A group of homeless and housing advocates is calling on the City of Toronto to declare an emergency to secure provincial and federal assistance in hopes of ending the housing crisis and homeless deaths.
“The mayor has to understand that this is chaos, that on a daily basis all the agencies that are trying to deal with this are having a hard, hard time, and more importantly the people living in those places are having a hard time,” said Gaetan Heroux of the Ontario Coalition Against Poverty (OCAP).
Heroux was one of several dozen people who gathered downtown, near University Avenue and Adelaide Street, over the lunch hour on Thursday to lay flowers on a grate in an alley where it is believed a woman was sleeping early Tuesday when she was truck and killed by a garbage truck.
“It breaks your heart quite frankly because these women should not be dying. No homeless person should be dying in this city,” said Patricia O’Connell, executive director at Sistering, a west-end charity-run women’s shelter.
O’Connell said she knew another woman who died last week trapped in a donation box.
Friends had said Crystal Papineau struggled with homelessness and addiction.
“There’s no outreach here, other than from the community that works with homeless people, it doesn’t seem that it’s registering,” she said.
The group is demanding 2,000 new shelter beds in 2019, noting the City’s plans for the creation of 1,000 new shelter beds by 2020 is not sufficient.
Also, “affordable housing, open harm reduction-based shelters for women and trans people, and fund overdose prevention programs across the province,” listed OCAP’s A.J. Withers while calling on all governments to do more to address the issues.
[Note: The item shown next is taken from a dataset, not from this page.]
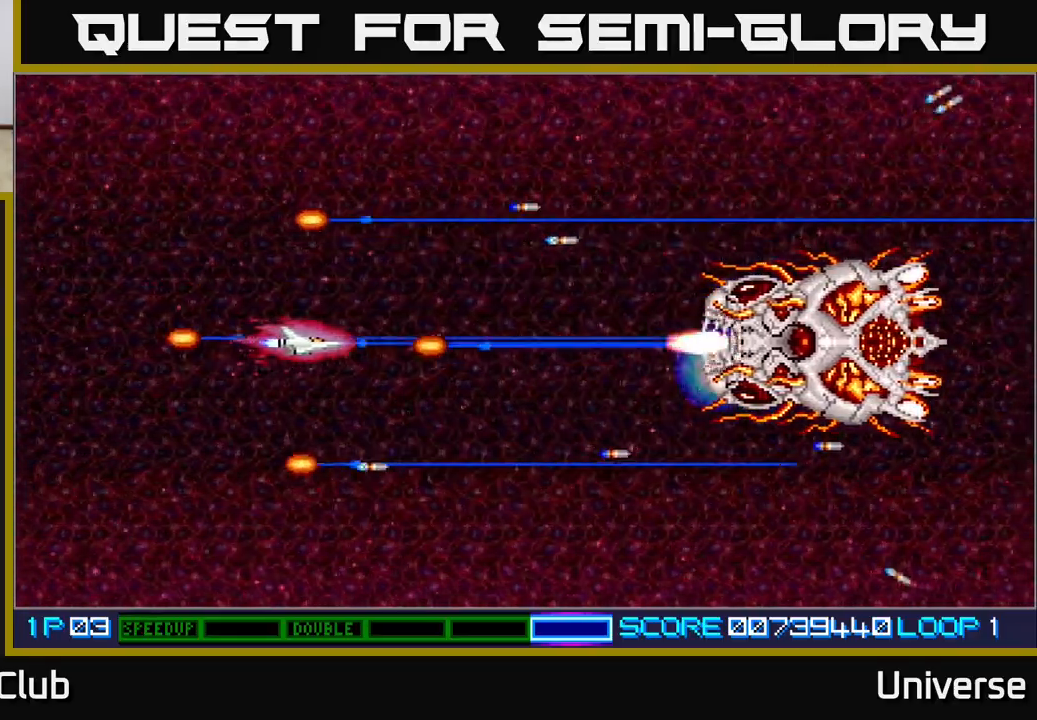
{"buttons": ["A"], "left_stick": "center", "events": [[33, "DPAD_LEFT", "down"], [183, "DPAD_LEFT", "up"]]}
“John Tory, Doug Ford, Justin Trudeau, you can stop this from happening.”
Dr. Nanky Rai is a primary care physician who works in a community health centre setting and also the shelter system.
She called the deaths of two women on city streets in a week “a form of social murder.”
“We, as a society, are actually responsible for these deaths,” said Rai.
“We can’t just walk by these faces and say, ‘Oh, that’s senseless,’ or, ‘Oh, that’s heartbreaking.’ It’s not just heartbreaking, it’s actually a responsibility that all of us need to taken on to ourselves.”
Overnight Wednesday, the city’s shelters were nearly entirely at capacity.
Included in the plans to respond to homelessness are the addition of two 24-hour women’s drop-ins opened to better address the needs of women experiencing homelessness and the Davenport Road Women’s Shelter to open next week.
That’s not nearly enough for Roxie Danielson, a street nurse with the Shelter and Housing Justice Network, who said many of her clients are dying because they need urgent action.
“Do something! This is a crisis, this is an emergency, and we need to declare it,” said Danielson.
Heroux echoed that call.
“We are in chaos, this is chaos,” he said.
“You have situations where new people, people who are very vulnerable, cannot negotiate a system that is that full.”